On May 31, 2025, Caminero recorded two doubles, two home runs, and five RBIs against the Houston Astros in a 16–3 blowout win. He became the first player in Tampa Bay Rays history to record two doubles and two home runs in a single game. On June 2, Caminero was named the American League Player of the Week, co-winning with Cal Raleigh for May 26 – June 1, a span in which he batted .379 (11–29) with 8 runs, 4 home runs, 13 RBIs, 8 extra base hits, and an OPS of 1.331. It was his first career Player of the Week Award. Caminero was selected to the All-Star Game as an injury replacement. He was also a contestant in the Home Run Derby, getting to the final round, where he was defeated by Cal Raleigh.

Caminero ended his 2025 breakout season batting .264/.311/.535 with 45 home runs and 110 RBIs; he fell one home run shy of tying Carlos Peña's single-season Rays record. Caminero also led the majors with 31 double plays grounded into.

====2026====
Against the Kansas City Royals on June 25, Caminero had the first three-homer game of his career.
Caminero won the AL Player of the Month Award for the month of June, after slashing .327/.402/.673, with 10 home runs and 24 RBI for the month. On July 1, Caminero, at just 22 years old, became the youngest player to ever hit a home run in six straight games, surpassing Ken Griffey Jr. On July 4, Caminero was selected to start at Third Base at the 2026 All-Star Game, making it his second consecutive year being named as an All-Star. He was also a contestant in the Home Run Derby for the second consecutive year, getting to the semifinals, where he was defeated by eventual winner Jordan Walker. In the following All Star Game, Caminero was hit by a pitch from Cardinals pitcher Riley O'Brien in the 2nd inning and had to leave the game. X-rays taken the same night came back negative.

Against the Houston Astros on September 11, Caminero hit a walk off home run to clinch the Rays a postseason spot, his 40th of the season.
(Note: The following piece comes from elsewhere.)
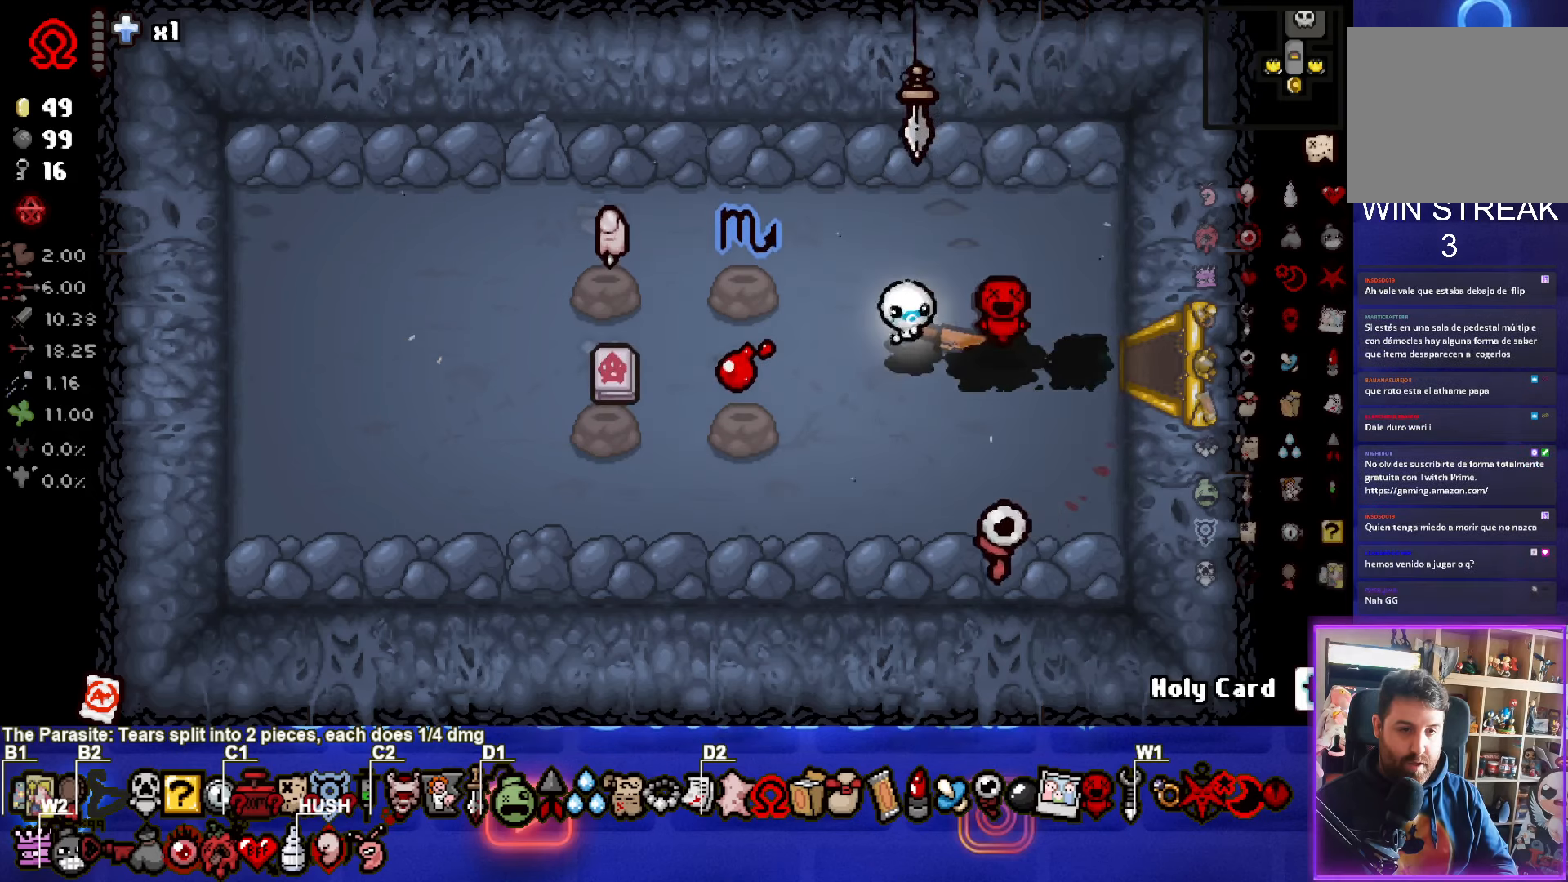
{"buttons": [], "left_stick": "center", "events": [[117, "left_stick", "down-left"], [467, "left_stick", "center"]]}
He became the first player in Rays franchise history with multiple 40 home run seasons and the second major league player in the modern era with back to back 40 home run seasons in his age 22 or younger season. On September 26, Caminero became the first player in Rays franchise history to record back-to-back seasons with 40 or more home runs and 100 or more runs batted in after recording his 100th and 101st RBI of the season against the Philadelphia Phillies.

==Personal life==
At Junior's suggestion, his younger brother was named Girardi in honor of Joe Girardi, who was then the manager of the New York Yankees.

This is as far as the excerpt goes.